Thank AI - as always, very insightful but i thought you might be interested in some of my analysis. If you go back to 1960 (based on Moody's data) and track the 'actual' defaults that occur and how they cluster around recessions, how their recovery rate drops as recessions hit, and incorporate ratings transitions (lots of stuff i know) we get to around an expected 140bps spread expectation for a CDS (so similar to a libor spread though obviously different). This 140bps recessionary expectation ties in with recent IG9 wides at 199bps and current 86bps and 18mth ago 30bps. For my money, we should be closer to 200 than 50 currently and are likely to see another leg wider before spreads settle down again - simply based on actual defaults happening.
Extend your analysis to HY and its a different picture - historical wides at around 1100bps compared to current 550bps, recent wides at 750ish and recession expectations around 650. As the recesssion starts to impact leverage and bank lending (see today's SLO survey) continues to pro-cylically tighten, defaults are likely to rise (see RECSAP's comments today). We'd expect to see HY under-perform as real defaults hit and IG will get dragged wider on risk aversion rather than implicit 'real' default risk.

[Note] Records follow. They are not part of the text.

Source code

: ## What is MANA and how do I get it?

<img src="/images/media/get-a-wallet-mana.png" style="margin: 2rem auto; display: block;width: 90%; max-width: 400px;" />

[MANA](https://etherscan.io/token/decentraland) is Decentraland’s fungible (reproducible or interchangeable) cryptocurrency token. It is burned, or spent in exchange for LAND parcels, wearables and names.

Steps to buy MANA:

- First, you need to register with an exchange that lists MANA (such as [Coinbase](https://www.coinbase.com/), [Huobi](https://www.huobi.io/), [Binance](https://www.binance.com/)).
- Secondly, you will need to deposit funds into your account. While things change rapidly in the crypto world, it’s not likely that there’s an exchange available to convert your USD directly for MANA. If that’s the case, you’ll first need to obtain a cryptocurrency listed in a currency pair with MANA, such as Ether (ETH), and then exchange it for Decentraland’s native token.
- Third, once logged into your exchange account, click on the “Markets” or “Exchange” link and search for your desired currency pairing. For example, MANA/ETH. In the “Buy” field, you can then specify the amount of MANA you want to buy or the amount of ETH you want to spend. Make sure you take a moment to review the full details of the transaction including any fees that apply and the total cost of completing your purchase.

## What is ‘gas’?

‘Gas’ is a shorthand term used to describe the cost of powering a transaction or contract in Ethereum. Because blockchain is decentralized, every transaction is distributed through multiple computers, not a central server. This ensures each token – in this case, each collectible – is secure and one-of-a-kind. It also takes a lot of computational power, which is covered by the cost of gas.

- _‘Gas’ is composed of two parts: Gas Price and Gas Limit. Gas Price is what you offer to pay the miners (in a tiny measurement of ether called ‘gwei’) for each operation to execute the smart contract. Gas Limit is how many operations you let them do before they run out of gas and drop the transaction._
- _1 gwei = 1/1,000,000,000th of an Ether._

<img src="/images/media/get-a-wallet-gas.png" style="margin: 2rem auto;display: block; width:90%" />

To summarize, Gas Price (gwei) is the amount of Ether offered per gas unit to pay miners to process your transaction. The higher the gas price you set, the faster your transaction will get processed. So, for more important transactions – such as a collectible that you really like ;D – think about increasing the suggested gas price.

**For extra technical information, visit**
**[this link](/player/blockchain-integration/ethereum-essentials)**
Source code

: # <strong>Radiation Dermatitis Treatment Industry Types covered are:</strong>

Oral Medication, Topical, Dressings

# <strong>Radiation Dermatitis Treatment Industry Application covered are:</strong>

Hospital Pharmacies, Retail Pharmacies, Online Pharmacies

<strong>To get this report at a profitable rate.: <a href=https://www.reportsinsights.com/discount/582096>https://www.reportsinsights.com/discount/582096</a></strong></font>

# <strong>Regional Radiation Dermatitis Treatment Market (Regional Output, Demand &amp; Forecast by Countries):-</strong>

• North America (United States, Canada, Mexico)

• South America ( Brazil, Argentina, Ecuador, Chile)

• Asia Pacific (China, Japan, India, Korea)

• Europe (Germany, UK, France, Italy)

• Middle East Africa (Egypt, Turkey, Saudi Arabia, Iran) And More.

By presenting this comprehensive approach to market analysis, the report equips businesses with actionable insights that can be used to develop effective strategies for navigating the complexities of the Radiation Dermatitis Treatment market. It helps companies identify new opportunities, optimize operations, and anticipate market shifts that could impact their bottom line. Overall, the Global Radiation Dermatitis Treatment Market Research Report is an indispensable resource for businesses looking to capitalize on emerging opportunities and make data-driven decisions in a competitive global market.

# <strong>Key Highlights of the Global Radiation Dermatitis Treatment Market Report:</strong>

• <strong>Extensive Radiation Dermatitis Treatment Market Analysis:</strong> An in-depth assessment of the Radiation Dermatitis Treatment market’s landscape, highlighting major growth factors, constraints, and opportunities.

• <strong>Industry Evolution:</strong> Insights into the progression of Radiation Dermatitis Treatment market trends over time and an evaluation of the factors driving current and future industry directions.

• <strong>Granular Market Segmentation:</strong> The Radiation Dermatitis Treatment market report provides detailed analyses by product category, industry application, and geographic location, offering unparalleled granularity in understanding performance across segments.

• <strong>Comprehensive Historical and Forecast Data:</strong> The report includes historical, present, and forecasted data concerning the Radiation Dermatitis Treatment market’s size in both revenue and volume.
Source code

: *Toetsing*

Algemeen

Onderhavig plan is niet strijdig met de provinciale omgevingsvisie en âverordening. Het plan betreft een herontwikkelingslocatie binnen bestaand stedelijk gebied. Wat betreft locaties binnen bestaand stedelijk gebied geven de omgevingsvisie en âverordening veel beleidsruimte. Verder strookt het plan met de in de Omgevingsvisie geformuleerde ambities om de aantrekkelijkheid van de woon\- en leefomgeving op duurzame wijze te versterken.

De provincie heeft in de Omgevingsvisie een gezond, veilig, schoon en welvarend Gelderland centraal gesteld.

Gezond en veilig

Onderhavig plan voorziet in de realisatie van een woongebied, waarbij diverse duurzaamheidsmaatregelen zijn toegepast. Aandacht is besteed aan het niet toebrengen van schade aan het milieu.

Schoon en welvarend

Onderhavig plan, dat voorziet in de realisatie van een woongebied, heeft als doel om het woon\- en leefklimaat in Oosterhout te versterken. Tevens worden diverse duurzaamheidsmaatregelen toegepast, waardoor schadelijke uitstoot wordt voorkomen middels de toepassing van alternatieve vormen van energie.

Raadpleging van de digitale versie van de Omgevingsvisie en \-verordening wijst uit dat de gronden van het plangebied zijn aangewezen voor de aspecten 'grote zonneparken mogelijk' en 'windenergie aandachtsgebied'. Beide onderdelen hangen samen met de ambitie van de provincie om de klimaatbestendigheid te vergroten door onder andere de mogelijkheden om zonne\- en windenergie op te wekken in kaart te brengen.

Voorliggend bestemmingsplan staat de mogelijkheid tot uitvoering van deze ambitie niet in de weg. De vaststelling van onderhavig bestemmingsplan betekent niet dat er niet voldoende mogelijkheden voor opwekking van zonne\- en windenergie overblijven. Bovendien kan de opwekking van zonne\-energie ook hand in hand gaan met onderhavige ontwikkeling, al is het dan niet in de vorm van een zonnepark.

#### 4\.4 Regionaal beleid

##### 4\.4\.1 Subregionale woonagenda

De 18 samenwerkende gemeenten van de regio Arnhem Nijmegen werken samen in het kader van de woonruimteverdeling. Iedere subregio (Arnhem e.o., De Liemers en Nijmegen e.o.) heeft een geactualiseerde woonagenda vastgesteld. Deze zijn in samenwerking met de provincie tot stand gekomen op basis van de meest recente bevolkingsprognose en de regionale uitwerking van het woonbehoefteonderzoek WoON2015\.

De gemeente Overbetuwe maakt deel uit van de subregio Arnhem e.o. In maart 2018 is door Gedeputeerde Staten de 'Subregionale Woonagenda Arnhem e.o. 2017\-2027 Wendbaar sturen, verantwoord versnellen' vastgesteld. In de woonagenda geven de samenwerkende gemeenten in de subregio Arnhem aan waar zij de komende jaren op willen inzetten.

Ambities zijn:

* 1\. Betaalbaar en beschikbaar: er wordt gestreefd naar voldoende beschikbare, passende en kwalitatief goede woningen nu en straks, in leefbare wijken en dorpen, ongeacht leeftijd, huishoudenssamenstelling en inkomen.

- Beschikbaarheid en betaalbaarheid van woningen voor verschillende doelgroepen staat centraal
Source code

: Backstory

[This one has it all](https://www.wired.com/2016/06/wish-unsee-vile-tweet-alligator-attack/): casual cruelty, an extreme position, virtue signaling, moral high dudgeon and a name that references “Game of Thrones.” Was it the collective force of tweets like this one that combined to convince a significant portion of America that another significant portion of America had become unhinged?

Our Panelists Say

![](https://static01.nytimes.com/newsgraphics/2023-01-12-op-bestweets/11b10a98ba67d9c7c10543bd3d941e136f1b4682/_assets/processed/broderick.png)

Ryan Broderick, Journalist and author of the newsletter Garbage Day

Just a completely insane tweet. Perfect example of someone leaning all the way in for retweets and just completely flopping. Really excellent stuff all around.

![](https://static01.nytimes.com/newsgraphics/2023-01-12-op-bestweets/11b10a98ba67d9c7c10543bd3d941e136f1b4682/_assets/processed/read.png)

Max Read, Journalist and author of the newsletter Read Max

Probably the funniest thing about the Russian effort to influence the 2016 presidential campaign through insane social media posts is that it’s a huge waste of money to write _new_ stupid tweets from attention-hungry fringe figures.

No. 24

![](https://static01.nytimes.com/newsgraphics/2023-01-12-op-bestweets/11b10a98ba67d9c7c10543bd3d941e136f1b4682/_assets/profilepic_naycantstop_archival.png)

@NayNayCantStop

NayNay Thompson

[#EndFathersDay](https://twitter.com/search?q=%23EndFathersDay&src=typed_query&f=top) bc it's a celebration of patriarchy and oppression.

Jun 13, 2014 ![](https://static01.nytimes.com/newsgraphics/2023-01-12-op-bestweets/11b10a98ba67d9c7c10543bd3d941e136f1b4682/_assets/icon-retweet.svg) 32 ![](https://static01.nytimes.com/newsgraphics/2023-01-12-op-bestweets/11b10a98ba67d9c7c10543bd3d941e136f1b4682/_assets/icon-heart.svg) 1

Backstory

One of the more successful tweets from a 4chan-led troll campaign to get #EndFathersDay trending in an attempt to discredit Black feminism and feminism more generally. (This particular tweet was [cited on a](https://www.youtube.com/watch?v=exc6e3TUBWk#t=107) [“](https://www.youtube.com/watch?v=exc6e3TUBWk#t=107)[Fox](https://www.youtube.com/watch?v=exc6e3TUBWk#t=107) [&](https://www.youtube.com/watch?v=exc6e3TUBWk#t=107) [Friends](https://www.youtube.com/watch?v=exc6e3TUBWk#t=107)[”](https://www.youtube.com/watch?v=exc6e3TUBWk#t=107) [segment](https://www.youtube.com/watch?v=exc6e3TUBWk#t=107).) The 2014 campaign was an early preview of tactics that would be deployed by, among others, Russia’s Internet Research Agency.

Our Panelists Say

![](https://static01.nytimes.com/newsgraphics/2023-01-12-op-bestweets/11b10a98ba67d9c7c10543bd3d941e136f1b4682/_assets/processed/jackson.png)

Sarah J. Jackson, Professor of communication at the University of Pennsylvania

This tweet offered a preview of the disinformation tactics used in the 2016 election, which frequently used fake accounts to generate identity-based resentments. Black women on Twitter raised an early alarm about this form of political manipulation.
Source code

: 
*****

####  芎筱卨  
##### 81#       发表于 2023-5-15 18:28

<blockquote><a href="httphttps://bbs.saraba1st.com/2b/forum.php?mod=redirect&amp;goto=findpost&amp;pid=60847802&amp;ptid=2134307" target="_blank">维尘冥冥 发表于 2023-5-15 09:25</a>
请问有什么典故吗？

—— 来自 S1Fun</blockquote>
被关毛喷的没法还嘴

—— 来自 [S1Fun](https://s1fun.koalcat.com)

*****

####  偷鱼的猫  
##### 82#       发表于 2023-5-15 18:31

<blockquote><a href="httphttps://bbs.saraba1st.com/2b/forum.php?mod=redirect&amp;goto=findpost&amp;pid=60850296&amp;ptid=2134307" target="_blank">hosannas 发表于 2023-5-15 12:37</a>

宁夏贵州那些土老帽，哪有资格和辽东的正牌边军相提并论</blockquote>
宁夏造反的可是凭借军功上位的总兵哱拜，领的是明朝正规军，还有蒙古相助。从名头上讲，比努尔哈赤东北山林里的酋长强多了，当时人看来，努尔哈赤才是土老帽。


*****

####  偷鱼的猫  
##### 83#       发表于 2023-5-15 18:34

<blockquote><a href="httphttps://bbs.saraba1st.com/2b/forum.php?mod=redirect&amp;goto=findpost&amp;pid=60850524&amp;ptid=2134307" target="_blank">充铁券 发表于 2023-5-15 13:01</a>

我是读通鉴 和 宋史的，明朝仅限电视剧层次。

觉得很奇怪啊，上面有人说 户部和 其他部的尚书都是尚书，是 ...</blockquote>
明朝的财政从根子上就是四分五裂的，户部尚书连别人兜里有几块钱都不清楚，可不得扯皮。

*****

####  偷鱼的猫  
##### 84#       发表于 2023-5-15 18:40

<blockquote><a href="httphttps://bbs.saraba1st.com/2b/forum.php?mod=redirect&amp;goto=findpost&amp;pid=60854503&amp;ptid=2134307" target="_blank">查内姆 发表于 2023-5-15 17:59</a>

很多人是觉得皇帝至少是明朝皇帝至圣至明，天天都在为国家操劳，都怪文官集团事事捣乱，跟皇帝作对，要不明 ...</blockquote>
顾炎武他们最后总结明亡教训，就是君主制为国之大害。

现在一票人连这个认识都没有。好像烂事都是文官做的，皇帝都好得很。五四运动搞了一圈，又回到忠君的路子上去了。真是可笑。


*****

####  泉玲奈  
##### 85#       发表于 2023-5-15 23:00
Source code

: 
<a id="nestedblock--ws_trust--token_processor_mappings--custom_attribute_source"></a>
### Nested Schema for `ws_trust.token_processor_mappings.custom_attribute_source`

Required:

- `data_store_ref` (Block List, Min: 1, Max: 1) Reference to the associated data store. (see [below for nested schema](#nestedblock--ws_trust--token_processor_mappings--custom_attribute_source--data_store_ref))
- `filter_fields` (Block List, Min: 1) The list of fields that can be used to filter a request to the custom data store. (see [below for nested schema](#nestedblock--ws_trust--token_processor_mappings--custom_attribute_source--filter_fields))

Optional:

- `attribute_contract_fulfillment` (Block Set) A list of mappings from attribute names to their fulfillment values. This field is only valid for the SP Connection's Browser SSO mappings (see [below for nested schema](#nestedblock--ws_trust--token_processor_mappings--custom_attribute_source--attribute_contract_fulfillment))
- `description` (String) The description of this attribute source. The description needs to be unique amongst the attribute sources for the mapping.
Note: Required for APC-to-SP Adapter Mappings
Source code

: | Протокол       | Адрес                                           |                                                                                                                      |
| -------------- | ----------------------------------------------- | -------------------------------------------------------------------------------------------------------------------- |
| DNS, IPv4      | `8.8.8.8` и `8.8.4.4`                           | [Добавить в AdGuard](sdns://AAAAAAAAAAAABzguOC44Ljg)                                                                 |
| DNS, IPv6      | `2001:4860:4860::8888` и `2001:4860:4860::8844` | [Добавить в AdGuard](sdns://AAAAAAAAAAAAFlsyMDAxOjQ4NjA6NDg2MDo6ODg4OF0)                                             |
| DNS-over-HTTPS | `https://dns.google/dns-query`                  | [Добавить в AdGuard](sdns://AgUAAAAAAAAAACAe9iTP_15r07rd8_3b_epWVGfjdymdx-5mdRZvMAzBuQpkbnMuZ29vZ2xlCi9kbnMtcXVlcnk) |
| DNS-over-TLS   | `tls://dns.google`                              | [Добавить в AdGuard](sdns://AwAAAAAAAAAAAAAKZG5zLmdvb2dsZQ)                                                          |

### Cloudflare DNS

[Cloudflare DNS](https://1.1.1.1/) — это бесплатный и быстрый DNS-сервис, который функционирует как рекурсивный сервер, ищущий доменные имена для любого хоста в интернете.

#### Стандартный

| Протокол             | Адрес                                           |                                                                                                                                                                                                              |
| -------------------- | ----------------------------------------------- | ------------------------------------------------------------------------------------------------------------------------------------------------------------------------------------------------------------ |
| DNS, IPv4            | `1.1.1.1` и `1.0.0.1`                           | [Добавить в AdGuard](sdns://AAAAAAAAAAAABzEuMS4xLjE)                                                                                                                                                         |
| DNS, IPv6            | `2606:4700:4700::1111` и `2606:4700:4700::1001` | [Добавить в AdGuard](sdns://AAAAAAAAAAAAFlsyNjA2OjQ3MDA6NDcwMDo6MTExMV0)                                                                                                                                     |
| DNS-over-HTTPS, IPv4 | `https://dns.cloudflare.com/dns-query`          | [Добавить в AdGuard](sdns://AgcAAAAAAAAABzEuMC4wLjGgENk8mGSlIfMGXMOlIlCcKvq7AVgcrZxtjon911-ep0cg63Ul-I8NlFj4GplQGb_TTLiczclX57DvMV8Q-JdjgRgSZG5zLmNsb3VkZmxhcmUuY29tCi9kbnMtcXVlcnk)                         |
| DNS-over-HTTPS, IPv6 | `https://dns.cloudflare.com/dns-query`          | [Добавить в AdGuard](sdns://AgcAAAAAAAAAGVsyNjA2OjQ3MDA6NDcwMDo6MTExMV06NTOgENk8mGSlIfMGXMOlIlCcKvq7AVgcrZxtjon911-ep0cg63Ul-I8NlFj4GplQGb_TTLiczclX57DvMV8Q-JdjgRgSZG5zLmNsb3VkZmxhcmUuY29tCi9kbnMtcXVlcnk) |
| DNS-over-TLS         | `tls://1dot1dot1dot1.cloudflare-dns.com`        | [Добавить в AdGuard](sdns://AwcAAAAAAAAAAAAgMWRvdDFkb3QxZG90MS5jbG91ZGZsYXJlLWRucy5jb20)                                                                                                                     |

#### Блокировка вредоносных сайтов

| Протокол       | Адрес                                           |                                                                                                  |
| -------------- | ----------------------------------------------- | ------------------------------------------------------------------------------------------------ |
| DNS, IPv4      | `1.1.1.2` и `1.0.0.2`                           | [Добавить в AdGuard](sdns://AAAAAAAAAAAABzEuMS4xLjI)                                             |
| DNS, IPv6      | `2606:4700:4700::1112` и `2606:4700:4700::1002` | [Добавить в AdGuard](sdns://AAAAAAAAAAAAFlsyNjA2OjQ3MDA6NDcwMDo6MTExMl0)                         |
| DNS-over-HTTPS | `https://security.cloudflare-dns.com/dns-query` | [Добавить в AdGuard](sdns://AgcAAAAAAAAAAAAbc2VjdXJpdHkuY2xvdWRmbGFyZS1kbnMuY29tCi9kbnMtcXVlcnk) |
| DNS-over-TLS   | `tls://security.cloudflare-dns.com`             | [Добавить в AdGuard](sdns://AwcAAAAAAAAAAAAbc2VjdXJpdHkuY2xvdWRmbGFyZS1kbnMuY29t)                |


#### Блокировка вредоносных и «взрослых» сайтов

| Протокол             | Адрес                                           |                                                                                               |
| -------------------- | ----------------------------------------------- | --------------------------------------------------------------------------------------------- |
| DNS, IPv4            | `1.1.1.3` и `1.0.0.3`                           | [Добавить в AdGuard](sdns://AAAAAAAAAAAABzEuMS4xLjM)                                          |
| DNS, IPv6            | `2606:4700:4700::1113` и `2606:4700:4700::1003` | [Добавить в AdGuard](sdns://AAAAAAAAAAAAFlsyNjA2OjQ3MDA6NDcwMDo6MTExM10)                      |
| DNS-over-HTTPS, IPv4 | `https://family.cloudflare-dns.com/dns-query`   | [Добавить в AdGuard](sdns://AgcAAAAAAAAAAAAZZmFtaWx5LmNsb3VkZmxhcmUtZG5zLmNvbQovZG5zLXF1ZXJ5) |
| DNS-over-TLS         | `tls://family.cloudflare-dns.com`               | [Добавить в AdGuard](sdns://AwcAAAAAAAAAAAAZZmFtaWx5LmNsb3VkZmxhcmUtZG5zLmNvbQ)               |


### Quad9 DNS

Reasonable and stable balance sheets can quickly collapse if refinancing is tough and the recent strength of the new issue market still leaves botha decent concessions and a significant cash-cds basis out there thanks to funding issues.
One more final thought to consider (sorry for going on) but credit cannot be judged on an aggregate basis and then applied to single-names - note the approach that ratungs agencies used for rating CDOs! Not only is the performance of the aggregate corporate bond market very different from a portfolio of credits and it is monitoring for 'blow-up' risk that pays off in this downturn phase of the cycle. The other risk premium is simply a reflection of MTM risk - the last few months have seen the link between spread vol, beta, and risk premia become much more dependent and well worth doing some regression (nudge, nudge).
Sorry for the lengthy comment and keep up the great work on your blog.
Anon:
I'm going to post a graphic in a few minutes, then I want you to explain a bit more about your process. I can't really picture how you'd get to the numbers you have. It sounds like you've really done the work, tho, so I'd really love to hear more about it. Maybe we're using different data sets?
Interesting post. BTW, what is LUCROAS (Index) on your BB screengrab? Who provides it? BB says "Access to this security is restricted by its supplier"
Its Lehman's Credit Index. I'm probably allowed in because our firm trades with Lehman.